→ WORK ORDER
In the entries below, output again, unchanged, the lines between the line containing "and painted here, enjoyed" and the line containing "of Professors of", inclusive.
_____
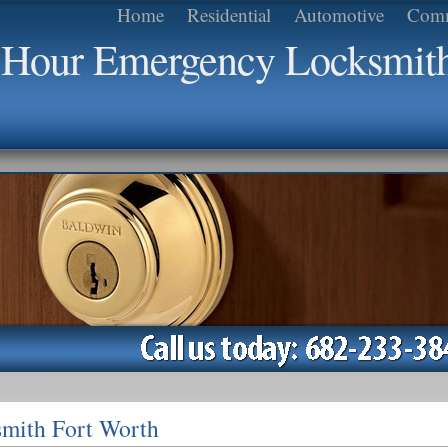
Home
Residential
Automotive
Comm
4 Hour Emergency Locksmit
mith Fort Worth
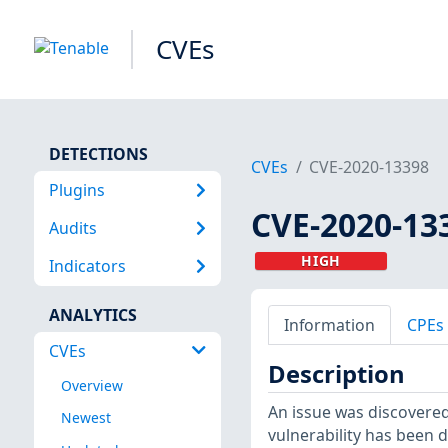
CVEs
DETECTIONS
CVEs
CVE-2020-13398
Plugins
CVE-2020-13
Audits
HIGH
Indicators
ANALYTICS
Information
CPEs
CVEs
Description
Overview
An issue was discovered
Newest
vulnerability has been 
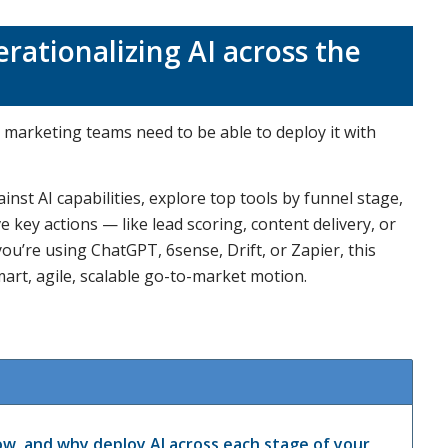
rationalizing AI across the
marketing teams need to be able to deploy it with
inst AI capabilities, explore top tools by funnel stage,
key actions — like lead scoring, content delivery, or
’re using ChatGPT, 6sense, Drift, or Zapier, this
art, agile, scalable go-to-market motion.
w, and why deploy AI across each stage of your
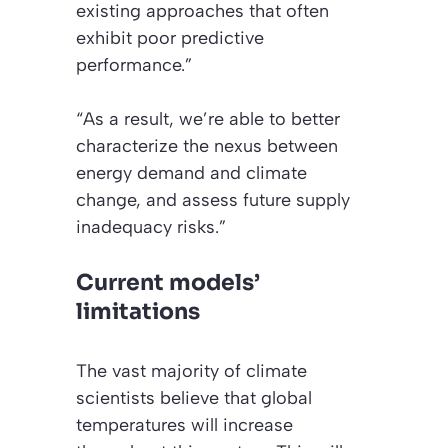
existing approaches that often
exhibit poor predictive
performance.”
“As a result, we’re able to better
characterize the nexus between
energy demand and climate
change, and assess future supply
inadequacy risks.”
Current models’
limitations
The vast majority of climate
scientists believe that global
temperatures will increase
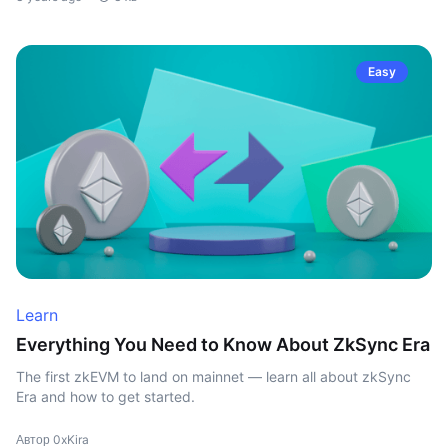
Easy
Learn
Everything You Need to Know About ZkSync Era
The first zkEVM to land on mainnet — learn all about zkSync
Era and how to get started.
Автор 0xKira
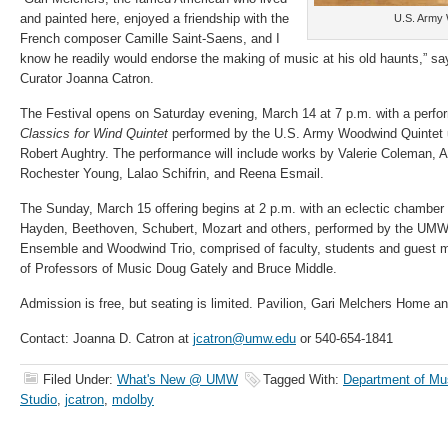
and painted here, enjoyed a friendship with the
U.S. Army 
French composer Camille Saint-Saens, and I
know he readily would endorse the making of music at his old haunts,” sa
Curator Joanna Catron.
The Festival opens on Saturday evening, March 14 at 7 p.m. with a perf
Classics
for Wind Quintet
performed by the U.S. Army Woodwind Quintet u
Robert Aughtry. The performance will include works by Valerie Coleman, 
Rochester Young, Lalao Schifrin, and Reena Esmail.
The Sunday, March 15 offering begins at 2 p.m. with an eclectic chamber
Hayden, Beethoven, Schubert, Mozart and others, performed by the UMW
Ensemble and Woodwind Trio, comprised of faculty, students and guest mu
of Professors of Music Doug Gately and Bruce Middle.
Admission is free, but seating is limited. Pavilion, Gari Melchers Home an
Contact: Joanna D. Catron at
jcatron@umw.edu
or 540-654-1841
Filed Under:
What's New @ UMW
Tagged With:
Department of Mu
Studio
,
jcatron
,
mdolby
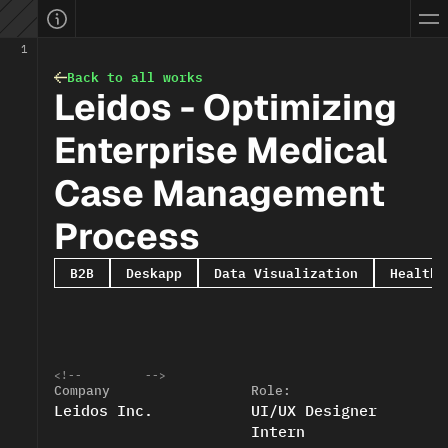
ellevue, WA, USA
yifan.info
ifanwang.design@gmail.com
work.done
1
ownload CV
blog.share
Back to all works
Bellevue, WA
09
:
53
PM
Leidos - Optimizing 
PST time:
Open to work
EATURED: 0 → 30M Sales
Connect with me
Enterprise Medical 
Case Management 
Process
B2B
Deskapp
Data Visualization
Healthc
<!--
-->
Company
Role:
Leidos Inc.
UI/UX Designer 
Intern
_____
→ SOLUTION TO THIS PROBLEM
and painted here, enjoyed a friendship with the
U.S. Army 
French composer Camille Saint-Saens, and I
know he readily would endorse the making of music at his old haunts,” sa
Curator Joanna Catron.
The Festival opens on Saturday evening, March 14 at 7 p.m. with a perf
Classics
for Wind Quintet
performed by the U.S. Army Woodwind Quintet u
Robert Aughtry. The performance will include works by Valerie Coleman, 
Rochester Young, Lalao Schifrin, and Reena Esmail.
The Sunday, March 15 offering begins at 2 p.m. with an eclectic chamber
Hayden, Beethoven, Schubert, Mozart and others, performed by the UMW
Ensemble and Woodwind Trio, comprised of faculty, students and guest mu
of Professors of Music Doug Gately and Bruce Middle.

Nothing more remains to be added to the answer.